BEGIN Text under study
# Losing my mind!



## shakinghorizons (Apr 20, 2012)

I have been racking my brain this weekend on which (cannot afford all) firearm to purchase! I have $1600 available for this purchase - not a cent more!

I am looking at the S&W Performance Center 1911 - 170344









the S&W E-Series 1911 - 108485









or lastly, a Dan Wesson Classic Bobtail -









The Performance center is $1400 out the door, the standard E-Series is $900 out the door, and the Dan Wesson is $1600 out the door. The part that I am racking my brain about is, is there really a $500 difference between these firearms? The LGS has both in stock and both feel amazing. I'm guessing that the performance center would hold its value a little more than the standard model due to the long wait times (2-3 years currently) - in the event that I would ever have to resell it. The DW is heavier than all of them (PC - 29.6oz DW - 34oz), but at the end of the day, it's a Dan Wesson.

After proving to myself that the weapon is trustworthy, this would be my carry firearm when I don't require deep concealment.

Any opinions, questions, or thoughts are appreciated!

Edit - I do plan on shooting this gun. I put around 500 rounds a year through my current EDC, and will do the same with a 1911.

PS - This is my bonus from work. My boss has heard me talking about a 1911 for over a year now, and instead of doing "stupid things" (his words) for a bonus this year, he has offered to write the check for this gun.


----------



## TAPnRACK (Jan 30, 2013)

I will always go with the more custom model of any gun if available, why have the more common model when an enhanced model is available. No one ever regrets getting the more enhanced model... but you may regret not getting it.

The grips, slide serrations and lightening (cut-outs) on the performance shop model are nice features... plus whatever else they did internally.


----------



## rex (Jan 27, 2012)

Unless the slide has been internally lightened also those cuts aren't losing a lot of weight but I guess it would depend if it feels much lighter and it was set up to compensate for the lighter slide. I would probably opt for the cheaper one for a dedicated carry gun, the PC gun has 6 extra holes to let junk in.


----------



## shakinghorizons (Apr 20, 2012)

TAPnRACK said:


> I will always go with the more custom model of any gun if available, why have the more common model when an enhanced model is available. No one ever regrets getting the more enhanced model... but you may regret not getting it.
END Text under study
Your tasks:
• a. What is the Spanish translation of this sentence from the forum thread on choosing a 1911: "After proving to myself that the weapon is trustworthy, this would be my carry firearm when I don't require deep concealment."?
• b. Can you continue the forum thread on choosing a 1911, picking up right after the quoted post that closes it?
BEGIN Data provided
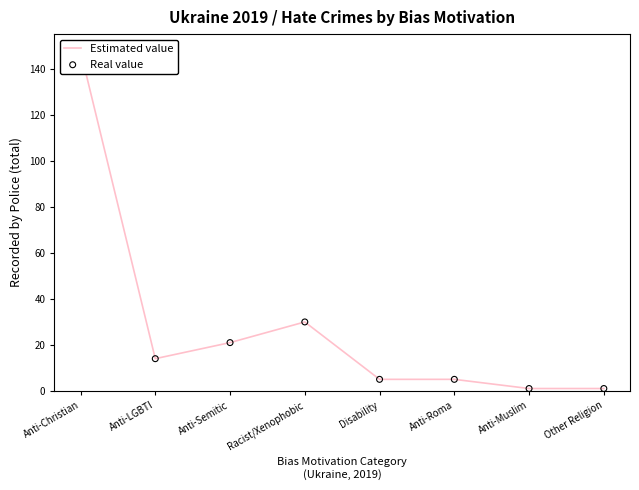

Is the value of Estimated value at Other Religion greater than the value of Real value at Anti-Roma?

No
END Data provided
Exercise responses:
• a. Después de comprobar por mí mismo que el arma es confiable, esta sería mi arma de porte cuando no necesite un ocultamiento profundo.

• b.
> 
> The grips, slide serrations and lightening (cut-outs) on the performance shop model are nice features... plus whatever else they did internally.


This was my thinking - knowing that it has been enhanced (externally and internally) from the standard model.


----------



## shakinghorizons (Apr 20, 2012)

rex said:


> Unless the slide has been internally lightened also those cuts aren't losing a lot of weight but I guess it would depend if it feels much lighter and it was set up to compensate for the lighter slide. I would probably opt for the cheaper one for a dedicated carry gun, the PC gun has 6 extra holes to let junk in.


The lightening cuts are there for decreased weight, BUT due to the omission of MIM parts in the PC, they weigh exactly the same. The PC gun does feel lighter, even in a blind comparison. The PC does have extra holes to let junk in, but I am OCD about keeping my guns clean.

Adding to my original post, I do plan on shooting this gun. I put around 500 rounds a year through my current EDC, and will do the same with a 1911.


----------



## TAPnRACK (Jan 30, 2013)

The lightening cuts are really not for dropping overall weight as much as for helping the slide cycle faster... making the gun shoot faster.


----------



## BackyardCowboy (Aug 27, 2014)

given performance equal, (and if I had the $1400) I'd go with the PC. Sharper looking weapon.


----------



## pic (Nov 14, 2009)

I like the enhanced performance model, except those cutouts would drive me crazy as an EDC.


----------



## paratrooper (Feb 1, 2012)

Minds are way over-rated. 

Once it's lost, it's not really that big of a deal. :watching:


----------



## shakinghorizons (Apr 20, 2012)

I'm going to throw a wrench in the gears.

a Dan Wesson Classic Bobtail $1600 -









The DW is heavier than all of them, but at the end of the day, it's a Dan Wesson.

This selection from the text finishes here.